Stored entries:
— Start —

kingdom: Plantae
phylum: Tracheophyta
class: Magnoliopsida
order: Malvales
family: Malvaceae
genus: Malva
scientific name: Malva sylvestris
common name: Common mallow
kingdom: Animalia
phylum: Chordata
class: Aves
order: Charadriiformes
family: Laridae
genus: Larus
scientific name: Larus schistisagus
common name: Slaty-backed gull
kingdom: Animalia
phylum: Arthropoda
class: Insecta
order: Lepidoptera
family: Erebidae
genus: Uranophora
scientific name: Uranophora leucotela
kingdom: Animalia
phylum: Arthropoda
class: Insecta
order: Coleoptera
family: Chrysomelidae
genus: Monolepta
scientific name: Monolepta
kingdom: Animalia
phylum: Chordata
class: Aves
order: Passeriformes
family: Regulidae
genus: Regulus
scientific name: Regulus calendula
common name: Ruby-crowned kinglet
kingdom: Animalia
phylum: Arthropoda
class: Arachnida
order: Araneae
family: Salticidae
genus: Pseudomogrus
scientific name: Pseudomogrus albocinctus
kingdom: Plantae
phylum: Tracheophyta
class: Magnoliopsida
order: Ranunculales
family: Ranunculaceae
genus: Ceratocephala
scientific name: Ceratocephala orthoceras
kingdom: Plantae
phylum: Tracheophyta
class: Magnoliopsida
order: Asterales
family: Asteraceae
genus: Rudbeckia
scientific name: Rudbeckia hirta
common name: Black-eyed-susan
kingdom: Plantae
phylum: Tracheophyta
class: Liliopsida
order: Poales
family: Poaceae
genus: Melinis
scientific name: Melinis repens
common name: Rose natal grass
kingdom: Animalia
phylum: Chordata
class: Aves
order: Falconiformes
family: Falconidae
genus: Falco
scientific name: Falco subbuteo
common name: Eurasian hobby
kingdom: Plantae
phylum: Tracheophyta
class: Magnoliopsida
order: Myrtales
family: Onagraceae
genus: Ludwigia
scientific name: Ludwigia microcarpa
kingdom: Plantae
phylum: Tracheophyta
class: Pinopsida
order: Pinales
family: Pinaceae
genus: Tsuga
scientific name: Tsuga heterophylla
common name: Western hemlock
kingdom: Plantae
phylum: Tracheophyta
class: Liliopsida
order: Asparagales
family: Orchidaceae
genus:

— End —

Short problem: Reproduce every line of the data above word for word, keeping the original order.

Output for this task:
kingdom: Plantae
phylum: Tracheophyta
class: Magnoliopsida
order: Malvales
family: Malvaceae
genus: Malva
scientific name: Malva sylvestris
common name: Common mallow
kingdom: Animalia
phylum: Chordata
class: Aves
order: Charadriiformes
family: Laridae
genus: Larus
scientific name: Larus schistisagus
common name: Slaty-backed gull
kingdom: Animalia
phylum: Arthropoda
class: Insecta
order: Lepidoptera
family: Erebidae
genus: Uranophora
scientific name: Uranophora leucotela
kingdom: Animalia
phylum: Arthropoda
class: Insecta
order: Coleoptera
family: Chrysomelidae
genus: Monolepta
scientific name: Monolepta
kingdom: Animalia
phylum: Chordata
class: Aves
order: Passeriformes
family: Regulidae
genus: Regulus
scientific name: Regulus calendula
common name: Ruby-crowned kinglet
kingdom: Animalia
phylum: Arthropoda
class: Arachnida
order: Araneae
family: Salticidae
genus: Pseudomogrus
scientific name: Pseudomogrus albocinctus
kingdom: Plantae
phylum: Tracheophyta
class: Magnoliopsida
order: Ranunculales
family: Ranunculaceae
genus: Ceratocephala
scientific name: Ceratocephala orthoceras
kingdom: Plantae
phylum: Tracheophyta
class: Magnoliopsida
order: Asterales
family: Asteraceae
genus: Rudbeckia
scientific name: Rudbeckia hirta
common name: Black-eyed-susan
kingdom: Plantae
phylum: Tracheophyta
class: Liliopsida
order: Poales
family: Poaceae
genus: Melinis
scientific name: Melinis repens
common name: Rose natal grass
kingdom: Animalia
phylum: Chordata
class: Aves
order: Falconiformes
family: Falconidae
genus: Falco
scientific name: Falco subbuteo
common name: Eurasian hobby
kingdom: Plantae
phylum: Tracheophyta
class: Magnoliopsida
order: Myrtales
family: Onagraceae
genus: Ludwigia
scientific name: Ludwigia microcarpa
kingdom: Plantae
phylum: Tracheophyta
class: Pinopsida
order: Pinales
family: Pinaceae
genus: Tsuga
scientific name: Tsuga heterophylla
common name: Western hemlock
kingdom: Plantae
phylum: Tracheophyta
class: Liliopsida
order: Asparagales
family: Orchidaceae
genus:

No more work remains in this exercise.